───── Text block

Figure 3 Ombrothermic diagram for Tadighoust weather station.

2.3 Piezometry

The Tinejdad-Touroug water table runs the length of Ferkla Wadi. The piezometric history of the water table normally indicates an increase in level throughout the months of September, January, and February, followed by a period of stability. Except for the downstream portion of Touroug, where the flow direction is from East to West (Kabiri, 2005), the piezometric map (Figure 4) reveals that the flow is from north-east to south-west. The observations of water level indicate that the magnitude of depth fluctuates from 8 meters to 28 meters, whereas the water table exhibits a limited depth ranging between 8 and 11 meters, which gradually reduces towards the southern region at the junction of Anti-Atlas formations and downstream of the aquifer.

FIGURE 4

Figure 4 Piezometric level in the Tinejdad-Touroug area.

──────────

What you have to do → Please answer from the piezometry text: in which direction does the water flow in the downstream portion of Touroug? The listing has no connection to the piezometry text.

───── Supplied information

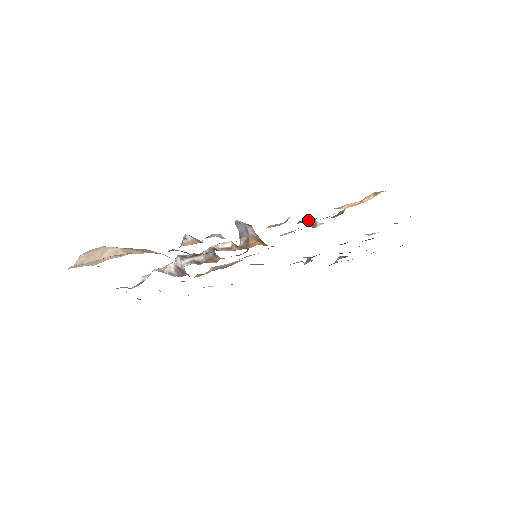
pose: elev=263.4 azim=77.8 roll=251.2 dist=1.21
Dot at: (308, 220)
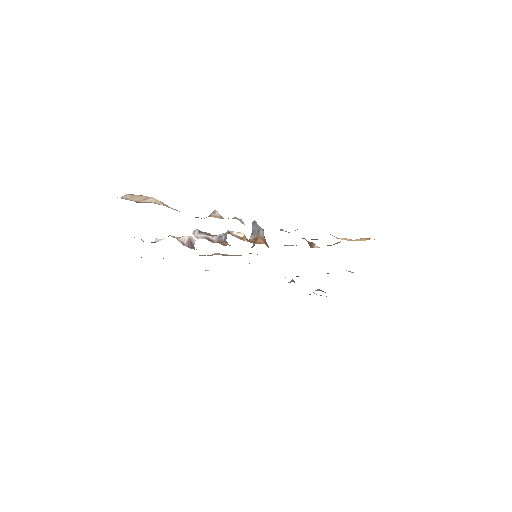
Dot at: occluded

──────────

Result of this exercise → From East to West.